Each line of the listing that holds "Marc" counts once; report how many there are, and nothing more.

::::::::

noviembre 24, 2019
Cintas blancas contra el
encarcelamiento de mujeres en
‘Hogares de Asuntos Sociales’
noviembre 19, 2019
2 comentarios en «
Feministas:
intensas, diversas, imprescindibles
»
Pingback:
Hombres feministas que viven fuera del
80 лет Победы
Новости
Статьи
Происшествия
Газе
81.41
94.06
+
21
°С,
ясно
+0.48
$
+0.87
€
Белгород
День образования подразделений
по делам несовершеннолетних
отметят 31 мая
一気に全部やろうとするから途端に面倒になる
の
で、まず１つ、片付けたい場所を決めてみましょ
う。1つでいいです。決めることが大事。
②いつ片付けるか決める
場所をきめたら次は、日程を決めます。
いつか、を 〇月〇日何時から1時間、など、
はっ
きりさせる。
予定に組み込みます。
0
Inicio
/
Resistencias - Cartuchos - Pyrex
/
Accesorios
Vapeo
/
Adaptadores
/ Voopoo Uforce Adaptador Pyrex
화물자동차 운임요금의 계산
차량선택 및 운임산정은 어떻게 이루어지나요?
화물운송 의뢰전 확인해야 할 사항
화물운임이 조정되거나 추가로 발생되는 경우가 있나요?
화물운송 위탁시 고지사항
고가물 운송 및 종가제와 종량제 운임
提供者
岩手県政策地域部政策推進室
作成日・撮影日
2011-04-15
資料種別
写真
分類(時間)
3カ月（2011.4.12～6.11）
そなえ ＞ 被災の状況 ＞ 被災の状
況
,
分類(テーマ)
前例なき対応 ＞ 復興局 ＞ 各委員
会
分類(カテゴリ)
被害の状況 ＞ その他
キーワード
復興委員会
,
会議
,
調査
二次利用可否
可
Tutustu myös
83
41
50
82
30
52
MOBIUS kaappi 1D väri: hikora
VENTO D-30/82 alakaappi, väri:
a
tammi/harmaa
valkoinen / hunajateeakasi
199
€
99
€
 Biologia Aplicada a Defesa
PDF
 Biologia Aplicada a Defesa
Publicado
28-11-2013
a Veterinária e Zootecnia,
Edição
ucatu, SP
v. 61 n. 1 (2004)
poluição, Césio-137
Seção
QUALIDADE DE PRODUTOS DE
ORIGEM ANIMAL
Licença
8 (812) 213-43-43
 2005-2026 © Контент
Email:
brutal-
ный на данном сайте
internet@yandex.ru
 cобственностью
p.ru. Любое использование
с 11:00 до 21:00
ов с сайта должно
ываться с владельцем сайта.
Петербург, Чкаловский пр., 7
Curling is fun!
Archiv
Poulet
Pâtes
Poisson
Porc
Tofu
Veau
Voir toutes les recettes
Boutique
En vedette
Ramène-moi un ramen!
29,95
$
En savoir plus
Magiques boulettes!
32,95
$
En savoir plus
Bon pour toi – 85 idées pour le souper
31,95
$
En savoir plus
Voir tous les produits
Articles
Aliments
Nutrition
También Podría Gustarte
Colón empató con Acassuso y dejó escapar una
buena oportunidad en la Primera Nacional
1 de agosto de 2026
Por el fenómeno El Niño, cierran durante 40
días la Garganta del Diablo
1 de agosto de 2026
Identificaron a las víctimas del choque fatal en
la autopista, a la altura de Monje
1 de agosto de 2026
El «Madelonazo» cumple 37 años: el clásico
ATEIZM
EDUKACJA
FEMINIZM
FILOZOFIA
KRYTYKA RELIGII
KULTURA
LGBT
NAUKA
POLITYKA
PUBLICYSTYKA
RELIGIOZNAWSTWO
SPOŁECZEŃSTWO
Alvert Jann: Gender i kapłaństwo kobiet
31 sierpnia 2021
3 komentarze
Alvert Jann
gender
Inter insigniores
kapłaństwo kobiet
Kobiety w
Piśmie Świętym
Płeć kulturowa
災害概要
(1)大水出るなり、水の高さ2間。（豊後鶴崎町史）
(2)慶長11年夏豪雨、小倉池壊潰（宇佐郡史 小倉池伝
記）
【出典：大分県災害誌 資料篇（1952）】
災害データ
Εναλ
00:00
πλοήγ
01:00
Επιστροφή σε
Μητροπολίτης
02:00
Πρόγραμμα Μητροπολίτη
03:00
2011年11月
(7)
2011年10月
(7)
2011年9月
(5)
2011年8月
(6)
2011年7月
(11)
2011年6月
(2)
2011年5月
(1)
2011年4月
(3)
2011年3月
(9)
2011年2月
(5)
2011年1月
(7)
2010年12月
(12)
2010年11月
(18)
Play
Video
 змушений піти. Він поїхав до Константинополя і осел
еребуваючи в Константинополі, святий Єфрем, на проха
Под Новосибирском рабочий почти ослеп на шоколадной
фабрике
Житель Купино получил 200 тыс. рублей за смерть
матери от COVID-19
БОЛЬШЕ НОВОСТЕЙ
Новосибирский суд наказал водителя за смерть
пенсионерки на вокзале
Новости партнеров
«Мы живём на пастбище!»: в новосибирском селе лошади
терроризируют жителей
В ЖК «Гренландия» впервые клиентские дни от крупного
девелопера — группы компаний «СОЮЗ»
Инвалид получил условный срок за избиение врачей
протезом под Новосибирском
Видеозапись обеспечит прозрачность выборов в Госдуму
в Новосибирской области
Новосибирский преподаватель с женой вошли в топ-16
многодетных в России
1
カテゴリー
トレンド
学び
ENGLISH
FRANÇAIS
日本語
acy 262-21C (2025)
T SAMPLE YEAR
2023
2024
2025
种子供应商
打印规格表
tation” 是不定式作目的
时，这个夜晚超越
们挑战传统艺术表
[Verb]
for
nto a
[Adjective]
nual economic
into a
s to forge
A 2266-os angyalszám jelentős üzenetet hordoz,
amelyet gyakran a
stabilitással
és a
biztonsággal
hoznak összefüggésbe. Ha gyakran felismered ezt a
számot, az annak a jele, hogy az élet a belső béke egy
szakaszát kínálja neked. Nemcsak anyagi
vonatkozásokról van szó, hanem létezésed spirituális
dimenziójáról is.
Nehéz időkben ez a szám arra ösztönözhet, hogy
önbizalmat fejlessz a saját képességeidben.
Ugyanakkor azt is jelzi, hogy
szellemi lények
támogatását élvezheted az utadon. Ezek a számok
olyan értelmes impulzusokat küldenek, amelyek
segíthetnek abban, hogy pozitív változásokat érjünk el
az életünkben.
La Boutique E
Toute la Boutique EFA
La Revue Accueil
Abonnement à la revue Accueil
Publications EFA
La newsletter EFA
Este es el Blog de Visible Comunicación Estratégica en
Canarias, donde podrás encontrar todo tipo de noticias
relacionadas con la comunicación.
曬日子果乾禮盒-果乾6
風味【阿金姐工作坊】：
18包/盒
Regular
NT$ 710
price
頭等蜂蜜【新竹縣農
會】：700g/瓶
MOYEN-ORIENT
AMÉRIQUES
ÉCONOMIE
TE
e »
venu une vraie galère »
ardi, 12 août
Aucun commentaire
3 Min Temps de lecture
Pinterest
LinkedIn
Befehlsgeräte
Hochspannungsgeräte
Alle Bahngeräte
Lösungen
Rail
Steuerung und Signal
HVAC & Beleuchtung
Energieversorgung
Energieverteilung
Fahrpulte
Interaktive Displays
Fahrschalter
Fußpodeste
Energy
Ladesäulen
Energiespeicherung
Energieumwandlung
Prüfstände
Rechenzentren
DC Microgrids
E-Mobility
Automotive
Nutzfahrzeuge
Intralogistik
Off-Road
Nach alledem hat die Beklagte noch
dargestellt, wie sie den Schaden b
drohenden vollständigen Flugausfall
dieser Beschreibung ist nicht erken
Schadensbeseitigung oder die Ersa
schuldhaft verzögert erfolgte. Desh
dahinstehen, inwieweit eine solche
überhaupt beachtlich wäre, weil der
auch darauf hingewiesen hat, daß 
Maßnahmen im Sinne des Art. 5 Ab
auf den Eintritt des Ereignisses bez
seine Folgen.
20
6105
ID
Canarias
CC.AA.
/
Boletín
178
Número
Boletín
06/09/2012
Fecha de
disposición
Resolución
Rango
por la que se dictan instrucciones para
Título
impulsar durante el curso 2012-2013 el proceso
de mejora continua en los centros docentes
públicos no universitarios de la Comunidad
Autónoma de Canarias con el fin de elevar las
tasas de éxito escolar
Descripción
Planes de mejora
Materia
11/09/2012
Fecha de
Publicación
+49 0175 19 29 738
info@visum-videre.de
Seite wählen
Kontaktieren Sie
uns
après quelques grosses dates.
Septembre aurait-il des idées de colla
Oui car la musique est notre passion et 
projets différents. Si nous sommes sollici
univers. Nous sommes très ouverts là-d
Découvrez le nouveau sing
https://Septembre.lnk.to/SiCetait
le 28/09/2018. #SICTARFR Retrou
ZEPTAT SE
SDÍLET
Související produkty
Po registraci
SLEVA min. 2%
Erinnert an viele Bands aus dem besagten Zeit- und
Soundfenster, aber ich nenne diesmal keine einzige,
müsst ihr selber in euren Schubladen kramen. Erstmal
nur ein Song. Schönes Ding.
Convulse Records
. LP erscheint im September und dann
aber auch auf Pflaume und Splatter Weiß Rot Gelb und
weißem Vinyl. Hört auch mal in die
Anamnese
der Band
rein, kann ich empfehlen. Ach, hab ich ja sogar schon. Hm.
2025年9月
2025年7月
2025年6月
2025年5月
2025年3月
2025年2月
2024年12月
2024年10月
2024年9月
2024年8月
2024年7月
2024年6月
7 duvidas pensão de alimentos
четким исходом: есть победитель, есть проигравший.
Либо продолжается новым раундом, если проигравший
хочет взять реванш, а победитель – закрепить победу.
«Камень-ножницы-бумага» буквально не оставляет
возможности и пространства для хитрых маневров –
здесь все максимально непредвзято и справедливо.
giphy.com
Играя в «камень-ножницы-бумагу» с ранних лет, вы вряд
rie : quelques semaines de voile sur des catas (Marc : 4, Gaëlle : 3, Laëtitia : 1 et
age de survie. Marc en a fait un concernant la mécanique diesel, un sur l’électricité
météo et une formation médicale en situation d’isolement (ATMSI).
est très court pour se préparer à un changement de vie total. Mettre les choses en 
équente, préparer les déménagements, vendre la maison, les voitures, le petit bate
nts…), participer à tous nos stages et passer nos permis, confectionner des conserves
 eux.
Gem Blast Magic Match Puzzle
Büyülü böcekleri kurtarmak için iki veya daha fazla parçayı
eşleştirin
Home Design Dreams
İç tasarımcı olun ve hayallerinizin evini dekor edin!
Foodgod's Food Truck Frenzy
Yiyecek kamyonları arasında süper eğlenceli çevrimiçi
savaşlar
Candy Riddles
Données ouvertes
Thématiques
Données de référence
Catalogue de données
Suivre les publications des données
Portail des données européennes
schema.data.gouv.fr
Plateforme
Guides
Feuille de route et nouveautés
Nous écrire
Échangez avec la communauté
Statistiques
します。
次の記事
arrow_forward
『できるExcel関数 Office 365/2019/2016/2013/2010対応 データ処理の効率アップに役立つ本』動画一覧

::::::::

▶ **Response area**:
2